Objective: To compare the effectiveness and safety of the methods of pharmacological induction of labor. To identify the advantages and disadvantages of oral and vaginal administration of misoprostol and intracervical administration of dinoprostone.
Materials and methods: Analysis of a group of women who gave birth at the Faculty Hospital Brno from 1st August 2019 to 31st January 2020, and one of the following labor induction schemes was used: group A: misoprostol 25 µg orally every 2 hours, group B: misoprostol 50 µg vaginally every 6 hours, group C: intracervical dinoprostone 1 mg every 2 hours. Inclusion criteria were: singleton pregnancy, completed 36th gestational week, live fetus, cephalic presentation, and cervix score ≥ 6. Exclusion criteria were uterine scars and fetal growth restriction. Time factors of induction, occurrence of acute hypoxia during labor, mode of delivery, use of tocolysis during labor, necessity of oxytocin infusion, use of epidural analgesia, blood loss, uterine rupture, umbilical artery pH, and Apgar score at the 5th min were evaluated.
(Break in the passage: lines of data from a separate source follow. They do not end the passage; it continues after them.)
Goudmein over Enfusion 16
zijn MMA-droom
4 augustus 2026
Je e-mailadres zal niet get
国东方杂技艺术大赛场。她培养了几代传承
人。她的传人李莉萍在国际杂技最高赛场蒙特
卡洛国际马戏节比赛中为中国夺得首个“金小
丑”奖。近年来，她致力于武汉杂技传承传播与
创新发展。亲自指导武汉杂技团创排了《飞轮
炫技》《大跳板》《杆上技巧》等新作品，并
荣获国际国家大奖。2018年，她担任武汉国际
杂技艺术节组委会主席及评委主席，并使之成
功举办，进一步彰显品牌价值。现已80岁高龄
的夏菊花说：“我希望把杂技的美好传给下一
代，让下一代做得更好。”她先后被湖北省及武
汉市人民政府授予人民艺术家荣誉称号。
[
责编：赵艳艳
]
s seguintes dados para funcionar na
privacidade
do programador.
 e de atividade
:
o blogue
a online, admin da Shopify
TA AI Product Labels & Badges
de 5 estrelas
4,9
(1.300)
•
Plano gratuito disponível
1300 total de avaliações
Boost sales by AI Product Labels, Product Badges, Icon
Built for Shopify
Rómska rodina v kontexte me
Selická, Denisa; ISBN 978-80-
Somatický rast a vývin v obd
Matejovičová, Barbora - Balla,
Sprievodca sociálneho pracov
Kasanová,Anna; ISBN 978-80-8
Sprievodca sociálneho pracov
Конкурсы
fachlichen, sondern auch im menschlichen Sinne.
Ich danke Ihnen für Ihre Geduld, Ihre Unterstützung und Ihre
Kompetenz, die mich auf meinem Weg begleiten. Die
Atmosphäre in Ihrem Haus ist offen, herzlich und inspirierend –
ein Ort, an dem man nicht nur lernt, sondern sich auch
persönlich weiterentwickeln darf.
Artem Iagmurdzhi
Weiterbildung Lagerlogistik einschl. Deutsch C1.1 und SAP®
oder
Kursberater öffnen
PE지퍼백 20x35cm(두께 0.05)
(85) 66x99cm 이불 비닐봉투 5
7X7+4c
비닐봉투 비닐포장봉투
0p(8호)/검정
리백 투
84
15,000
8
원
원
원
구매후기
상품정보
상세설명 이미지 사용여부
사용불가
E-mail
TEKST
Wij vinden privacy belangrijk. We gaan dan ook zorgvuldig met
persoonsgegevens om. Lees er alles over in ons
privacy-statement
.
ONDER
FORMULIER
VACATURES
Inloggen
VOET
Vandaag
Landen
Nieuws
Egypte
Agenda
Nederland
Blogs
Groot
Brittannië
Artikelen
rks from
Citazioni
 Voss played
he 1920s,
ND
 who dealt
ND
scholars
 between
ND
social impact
Results: A total of 378 women were included (133 vs. 145 vs. 100). A statistically significantly higher success rate of vaginal delivery was demonstrated in group A compared to groups B and C (88 vs. 77.9 vs. 76%; P = 0.035). The longest time from the administration of the first dose of the preparation to delivery of the fetus was in group A (medians in minutes 700 vs. 565 vs. 375; P < 0.0001). There was no difference between the groups in the I. and II. labor stage duration. Cesarean delivery rate due to acute hypoxia was the lowest in group A (2.3 vs. 10.3 vs. 9%; P = 0.023). Uterine rupture was not recorded; there were no differences in neonatal outcome parameters.
Conclusion: The highest success rate of vaginal delivery was achieved with the use of low-dose oral misoprostol. The disadvantage of this method is a significant increase in the time from the start of induction to the delivery of the fetus. There was no difference in the occurrence of severe perinatal complications between the induction methods.